If the machine is programmed to achieve A, then it's achieving A that is the goal of the machine, not obtaining the max reward.
Obtaining max reward is just some additional property of the machine. 
But the machine is programmed to pursuit A, not "to pursuit the max reward"; the neural weights push it in the direction of A.

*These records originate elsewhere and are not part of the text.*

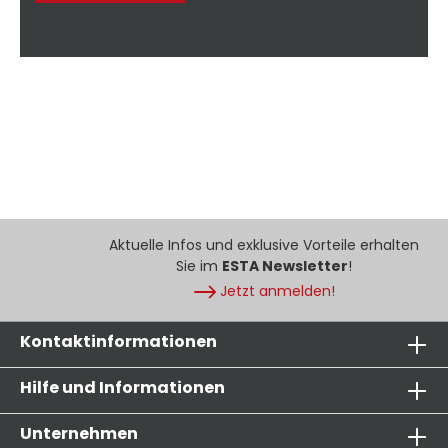
Aktuelle Infos und exklusive Vorteile erhalten
Sie im
ESTA Newsletter
!
Jetzt anmelden!
Kontaktinformationen
Hilfe und Informationen
Unternehmen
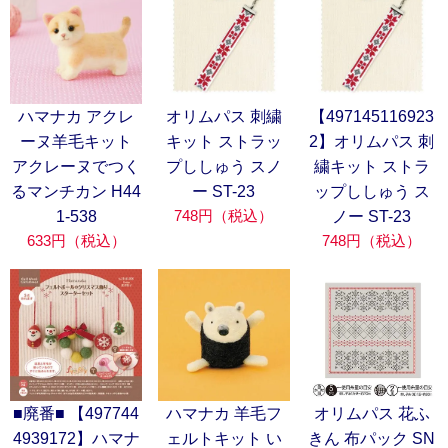
ハマナカ アクレ
オリムパス 刺繍
【497145116923
ーヌ羊毛キット
キット ストラッ
2】オリムパス 刺
アクレーヌでつく
プししゅう スノ
繍キット ストラ
るマンチカン H44
ー ST-23
ップししゅう ス
748円（税込）
1-538
ノー ST-23
633円（税込）
748円（税込）
■廃番■ 【497744
ハマナカ 羊毛フ
オリムパス 花ふ
4939172】ハマナ
ェルトキット い
きん 布パック SN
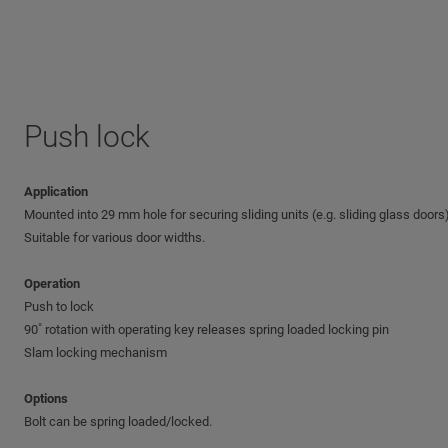
Push lock
Application
Mounted into 29 mm hole for securing sliding units (e.g. sliding glass doors)
Suitable for various door widths.
Operation
Push to lock
90˚ rotation with operating key releases spring loaded locking pin
Slam locking mechanism
Options
Bolt can be spring loaded/locked.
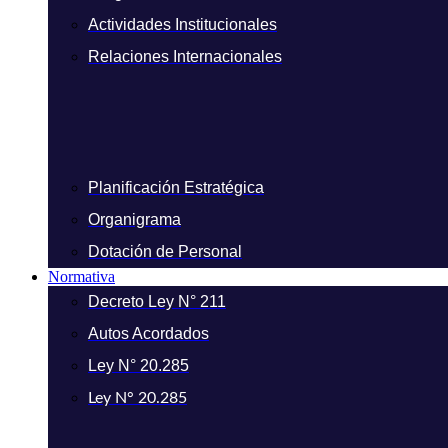
Actividades Institucionales
Relaciones Internacionales
Planificación Estratégica
Organigrama
Dotación de Personal
Normativa
Decreto Ley N° 211
Autos Acordados
Ley N° 20.285
Ley N° 20.285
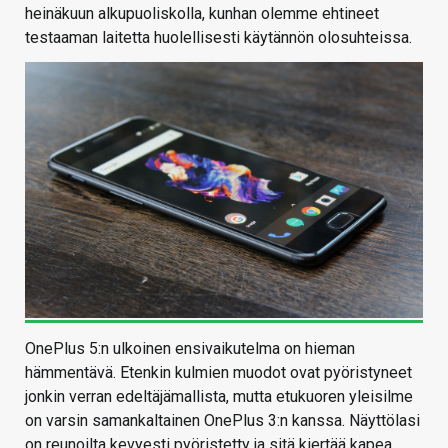
heinäkuun alkupuoliskolla, kunhan olemme ehtineet
testaaman laitetta huolellisesti käytännön olosuhteissa.
OnePlus 5:n ulkoinen ensivaikutelma on hieman
hämmentävä. Etenkin kulmien muodot ovat pyöristyneet
jonkin verran edeltäjämallista, mutta etukuoren yleisilme
on varsin samankaltainen OnePlus 3:n kanssa. Näyttölasi
on reunoilta kevyesti pyöristetty ja sitä kiertää kapea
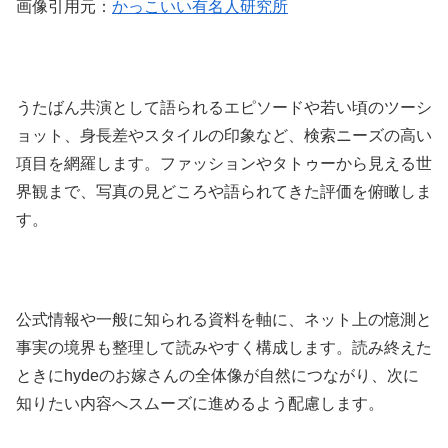
画像引用元：
かっこいい有名人研究所
うたばん共演として語られるエピソードや若い頃のツーシ
ョット、身長差やスタイルの印象など、検索ニーズの高い
項目を網羅します。ファッションやタトゥーから見える世
界観まで、写真の見どころや語られてきた評価を俯瞰しま
す。
公式情報や一般に知られる資料を軸に、ネット上の憶測と
事実の境界も整理して読みやすく構成します。読み終えた
ときにhydeのお嫁さんの全体像が自然につながり、次に
知りたい内容へスムーズに進めるよう配慮します。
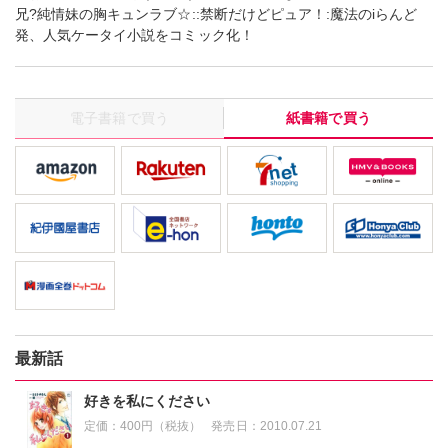
兄?純情妹の胸キュンラブ☆::禁断だけどピュア！:魔法のiらんど
発、人気ケータイ小説をコミック化！
電子書籍で買う
紙書籍で買う
最新話
好きを私にください
定価：
400円（税抜）
発売日：
2010.07.21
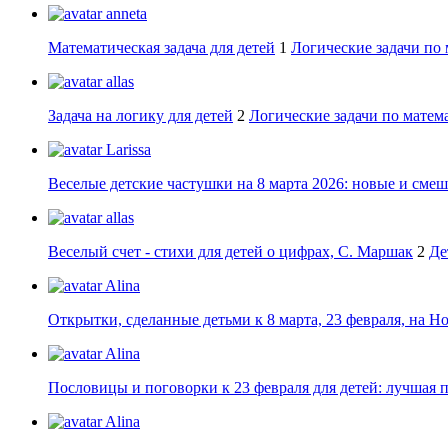
anneta
Математическая задача для детей
1
Логические задачи по 
allas
Задача на логику для детей
2
Логические задачи по матема
Larissa
Веселые детские частушки на 8 марта 2026: новые и сме
allas
Веселый счет - стихи для детей о цифрах, С. Маршак
2
Де
Alina
Открытки, сделанные детьми к 8 марта, 23 февраля, на Н
Alina
Пословицы и поговорки к 23 февраля для детей: лучшая 
Alina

The analogy with a human (taking heroine to hack the reward of dopamine or whatever) is not right. In case of the human the dopamine is the intermediary part, hence the human can "hack the system" and go straight to the dopamine, not to some primary goal which was meant to provide dopamine.
In case of the machine there is no intermediary layer. It's just the neural weights that are made so that the agent pursuits A.

@RafaAssyifa

What a great conversation

@2hcy

Yoshua is right, we're not ready. Reach out to your reps

@penguinista

Attributing human traits to AIs is very common and problematic.  Humans are highly evolved to be pro social, so most people assume other intelligent beings will have those characteristics.  The fact that our training mechanism rewards pretending to have those characteristics means we are even less likely to remember that AIs are actually like human sociopaths, whose instincts to be pro-social are broken but who have been trained to behave as if they are normal humans.

@13NHKari

Every episode is pure gold! Could you please make an episode addressing which jobs would AI/AGI affect the most, and which are safer? Do you think Robotics is a good career to start?

@lizziebattory1527

~21:00 OK so if the AI can hack itself to maximise its reward why can't it just give itself infinite reward for doing nothing at all?

@dan6151

this is the most relevant and fascinating youtube channel.

@dr.mikeybee

This is a wonderful session.  Thank you.

@HellaLoud

such an amazing conversation to be listening to

@ArtOfTheProblem

let's gooo!

@dr.mikeybee

Our experience of the world is a collection of helpful biases that reduces the solution set.  Exploration requires examining a solution set, and these sets can be unbounded.

@profikid

I think the way to AGI / ASI is the concept of delayed gratification. Being able to struggle now to have a better way situation in the future. Understand to get to certain bigger goals take sacrifice and time

@paxdriver

1:35:00 Tim, you always say something that sounds so simple but strikes me profoundly 😊 I so, so, so love this channel.